* _TASK INSTRUCTIONS_
Write out every line from the start of the entries through the line containing "export const myFeature" as a JSON list of strings, one string per line, leaving out blank lines.

* _DATA FOR THIS EXERCISE_
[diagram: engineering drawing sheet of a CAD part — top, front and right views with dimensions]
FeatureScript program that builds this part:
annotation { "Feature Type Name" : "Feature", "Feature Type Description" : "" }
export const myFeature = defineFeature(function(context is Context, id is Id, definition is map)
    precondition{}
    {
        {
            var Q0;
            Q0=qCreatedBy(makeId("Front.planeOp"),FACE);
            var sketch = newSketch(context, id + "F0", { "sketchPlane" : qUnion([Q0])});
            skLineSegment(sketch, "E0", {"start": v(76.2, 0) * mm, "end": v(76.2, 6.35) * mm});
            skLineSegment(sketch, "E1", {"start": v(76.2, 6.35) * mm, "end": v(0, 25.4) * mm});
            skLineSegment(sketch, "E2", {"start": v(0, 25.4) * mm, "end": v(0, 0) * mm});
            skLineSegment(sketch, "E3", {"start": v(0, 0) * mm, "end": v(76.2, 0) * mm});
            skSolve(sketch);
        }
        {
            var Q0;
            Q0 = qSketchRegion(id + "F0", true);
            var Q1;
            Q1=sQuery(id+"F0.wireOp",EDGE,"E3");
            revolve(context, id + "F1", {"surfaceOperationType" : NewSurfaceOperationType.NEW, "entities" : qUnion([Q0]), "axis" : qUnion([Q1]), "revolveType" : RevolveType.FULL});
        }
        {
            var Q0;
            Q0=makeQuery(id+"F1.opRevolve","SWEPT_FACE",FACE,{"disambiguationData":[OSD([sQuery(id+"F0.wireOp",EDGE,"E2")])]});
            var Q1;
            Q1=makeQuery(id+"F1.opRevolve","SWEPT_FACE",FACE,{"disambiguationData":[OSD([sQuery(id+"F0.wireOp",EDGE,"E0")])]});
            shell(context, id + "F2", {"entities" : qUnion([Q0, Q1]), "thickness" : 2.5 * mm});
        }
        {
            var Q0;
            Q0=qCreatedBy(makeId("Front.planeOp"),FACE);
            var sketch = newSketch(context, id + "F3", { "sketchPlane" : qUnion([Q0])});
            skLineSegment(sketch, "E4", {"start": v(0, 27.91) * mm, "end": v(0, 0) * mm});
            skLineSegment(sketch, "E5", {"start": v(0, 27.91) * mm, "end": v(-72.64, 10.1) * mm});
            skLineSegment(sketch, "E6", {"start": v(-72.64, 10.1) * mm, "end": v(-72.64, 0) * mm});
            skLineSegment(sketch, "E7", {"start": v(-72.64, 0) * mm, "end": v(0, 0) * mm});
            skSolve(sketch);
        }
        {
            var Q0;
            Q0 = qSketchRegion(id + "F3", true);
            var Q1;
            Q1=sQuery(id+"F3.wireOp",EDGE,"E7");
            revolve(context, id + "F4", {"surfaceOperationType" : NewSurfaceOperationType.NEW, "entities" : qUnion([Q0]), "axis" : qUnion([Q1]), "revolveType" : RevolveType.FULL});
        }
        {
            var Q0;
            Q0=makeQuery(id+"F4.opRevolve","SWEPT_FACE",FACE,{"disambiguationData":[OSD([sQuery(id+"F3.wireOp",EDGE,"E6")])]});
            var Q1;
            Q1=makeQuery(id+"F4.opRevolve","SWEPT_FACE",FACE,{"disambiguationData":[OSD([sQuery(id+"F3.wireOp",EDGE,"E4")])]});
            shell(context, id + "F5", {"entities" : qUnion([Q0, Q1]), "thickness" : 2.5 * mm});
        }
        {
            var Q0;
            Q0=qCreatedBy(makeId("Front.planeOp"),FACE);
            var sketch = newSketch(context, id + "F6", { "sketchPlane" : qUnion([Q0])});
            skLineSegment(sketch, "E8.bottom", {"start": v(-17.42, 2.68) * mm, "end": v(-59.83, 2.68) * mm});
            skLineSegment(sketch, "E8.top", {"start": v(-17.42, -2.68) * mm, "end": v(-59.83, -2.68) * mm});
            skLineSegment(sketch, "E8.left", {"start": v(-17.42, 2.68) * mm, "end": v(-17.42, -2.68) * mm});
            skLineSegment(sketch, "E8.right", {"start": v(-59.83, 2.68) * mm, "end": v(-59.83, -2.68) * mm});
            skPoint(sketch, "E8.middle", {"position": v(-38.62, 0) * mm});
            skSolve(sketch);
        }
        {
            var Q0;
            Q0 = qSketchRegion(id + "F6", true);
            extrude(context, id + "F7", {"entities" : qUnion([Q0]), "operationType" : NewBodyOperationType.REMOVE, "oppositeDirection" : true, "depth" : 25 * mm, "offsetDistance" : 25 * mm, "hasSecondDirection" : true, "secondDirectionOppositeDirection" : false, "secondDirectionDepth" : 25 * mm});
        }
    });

* _SOLUTION BELOW_
[
  "[diagram: engineering drawing sheet of a CAD part — top, front and right views with dimensions]",
  "FeatureScript program that builds this part:",
  "annotation { \"Feature Type Name\" : \"Feature\", \"Feature Type Description\" : \"\" }",
  "export const myFeature = defineFeature(function(context is Context, id is Id, definition is map)"
]